Planning a first garden? Put books aside

Most things would rather grow than not. Thus, as you ponder your first garden, remember that there is no strange alchemy to growing vegetables, although there are plenty of tricks to doing it well. Don't let an overly heavy soil or the fact that you may be a neophyte gardener stop you.

Admittedly somewhat unconventional, I suggest that under no circumstances should you read a gardening book before your first season.

If you can tell a cabbage from a pumpkin and have already made three-bean salad, you know enough to get started. Do you wish to be a gardener or an academician? Gardening books are unbearably dull, by and large, and they are confusing to the uninitiated, who do not yet know what it is they need to learn.

Read something good to make spring pass more quickly - you can always get someone else to do your research for you - and next year you'll be ready to select just the book you need.

Assuming you're starting from scratch - that is, you don't even have a gardening site yet - realize right now you aren't going to be able to feed your family of six and the rest of the neighborhood from this first year's effort. It just cannot be done.

In other words, you haven't seen the last of your local food market.

This isn't because you aren't willing to work hard, but you aren't sufficiently organized. Gardening productively and efficiently is a process you both learn and invent as you go. A nice ''five-year plan'' will come into focus of its own accord - after you get started. Relax.

There are two ways to get your garden underway. You can rent a Rototiller to turn the soil, or you can hire someone with a tractor-mounted tiller. I suggest the tractor if there is one for hire in your area.

In my area of Maine, there are a couple of men who will come and turn up whatever you want (mark it first), and charge a flat $30. Renting a Rototiller will cost at least as much. If your spot is brushy, the tractor becomes that much more critical.

You aren't sure where to put your garden? Well, the following factors are listed roughly in order of importance: In the sun, on a slope (preferably southern, but never northern), well-drained, away from big trees (their roots compete with the vegetables), and where the soil seems best.

How big a garden? Arbitrarily, small is 20x25 feet; medium is 30x40 feet; large is 40x50 feet and beyond.

The man who comes with the tractor will see plenty of soil in the spring, and he may make a few cogent remarks on the state of your soil.

First-year gardeners shouldn't pay much attention to nitrogen, phosphorus, magnesium, or the rest of the fertilizer components. Instead, find things to shovel into your garden that you think will be good for it, such as manures, rotten sawdust, leaves, grass clippings (with no weed killer applied), hay, or anything else that rots.

Whatever the initial composition of your soil, you want to add organic matter to it to lighten a heavy soil, firm up sandy soil, and make good soils perfect.

If you are east of the Mississippi River, your soil is acidic and will need liming at the rate of about 5 pounds per 100 square feet of garden.

You're wondering about a soil test? Have one done by your local agricultural extension service, if you wish.

Right now you can rest assured that your garden needs all the organic matter you can give it. One caution: Fresh manures may burn young plants.
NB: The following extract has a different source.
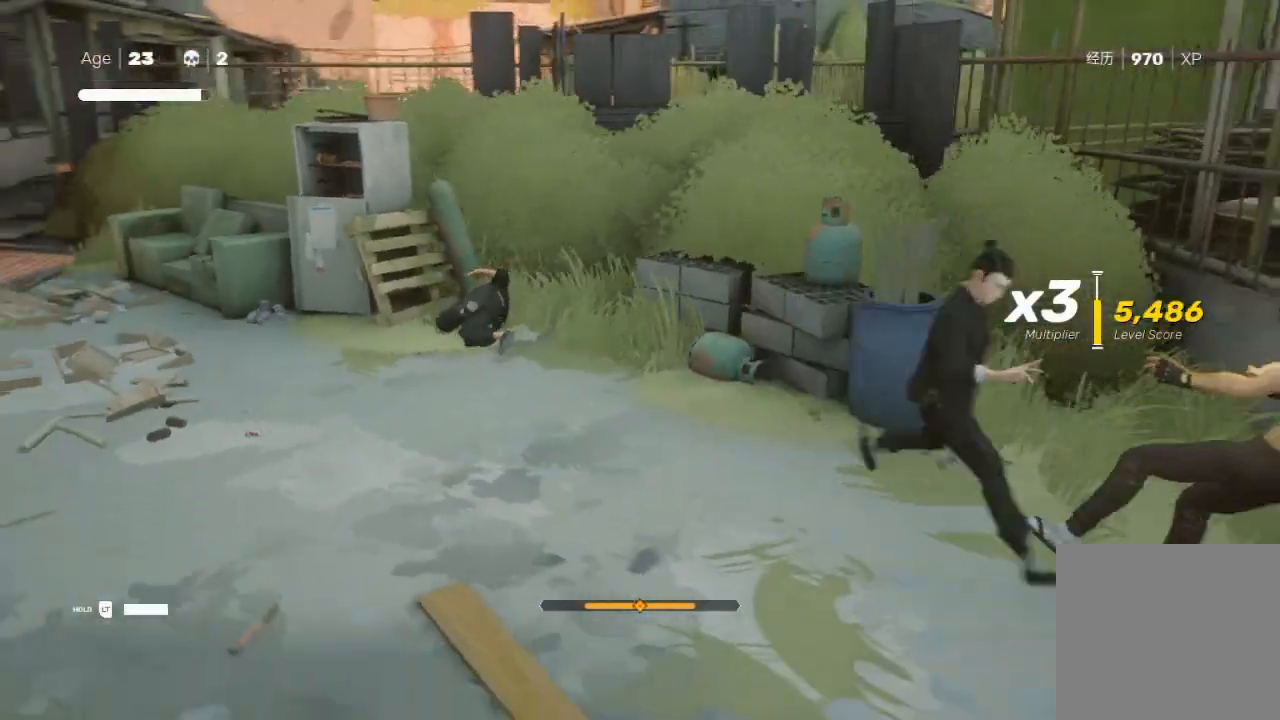
{"buttons": ["A", "X"], "left_stick": "down-right", "right_stick": "center", "events": [[33, "R2", "down"], [100, "Y", "down"], [200, "R2", "up"], [200, "left_stick", "down"], [400, "Y", "up"], [400, "left_stick", "right"], [500, "A", "down"], [500, "X", "down"], [500, "left_stick", "down-right"]]}
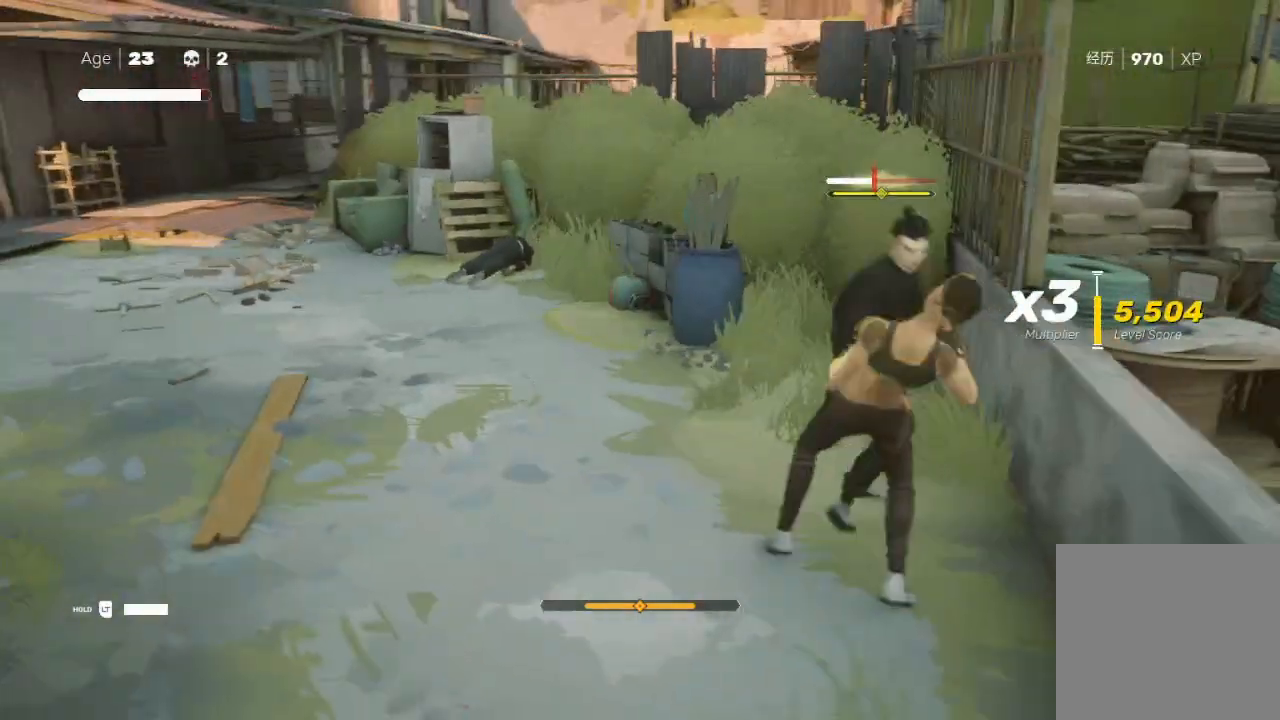
{"buttons": ["A", "X", "Y"], "left_stick": "down-right", "right_stick": "center", "events": [[33, "left_stick", "down"], [100, "left_stick", "down-left"], [133, "A", "up"], [133, "X", "up"], [200, "X", "down"], [200, "left_stick", "down"], [300, "X", "up"], [333, "X", "down"], [333, "left_stick", "left"], [400, "X", "up"], [400, "left_stick", "up-left"], [467, "A", "down"], [467, "X", "down"], [500, "Y", "down"], [500, "left_stick", "down-right"]]}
All seed catalogs indicate which seeds of any variety are consistently good producers. Order these from one or two companies. Try not to buy seeds at the local hardware store.

Concentrate on the basic vegetables: peas (including the new Sugar Snaps), spinach, lettuce, beans, and squash; these almost never fail entirely.

When the seeds come, sit down and read the package instructions. Some varieties need to be started indoors, and you can do this by using commercial potting soil and peat pots or other containers as nursery flats. The flats must eventually be ''hardened off.'' A week or so before you transplant them into the garden, put the flats outside during the day, briefly at first, until they acclimate.

Most first-timers have, however, limited success with seedlings. If yours fail, you'll have to buy flats of seedlings at a local greenhouse. These are then transplanted into the garden at the spacing recommended for that particular vegetable. Don't overdo it. A half-dozen good tomato plants will produce plenty of tomatoes. And many vegetables - broccoli, cabbage, and cauliflower - can be grown from seed planted directly into the garden.

Plant a few seedlings for early harvest, and then grow the rest from seed and thereby extend your season.

All this begins around the time indicated by the seed-package information and after the time the garden soil is dry enough and doesn't ''clump'' in your hand.

Everything goes into the garden in straight rows. Then everything that comes up that isn't in a straight row identifies itself as a weed.

The last bugaboo for most people is whether to go ''organic'' or ''chemical. Start out organic, because it's a lot easier to go from organic to chemical than vice versa.

All gardeners are increasingly coming to see the value of heavy applications of organic material for developing healthy soil. No matter which route you choose, be careful to follow good garden practice. And know what you are doing before you use a pesticide. This is one time to get some advice.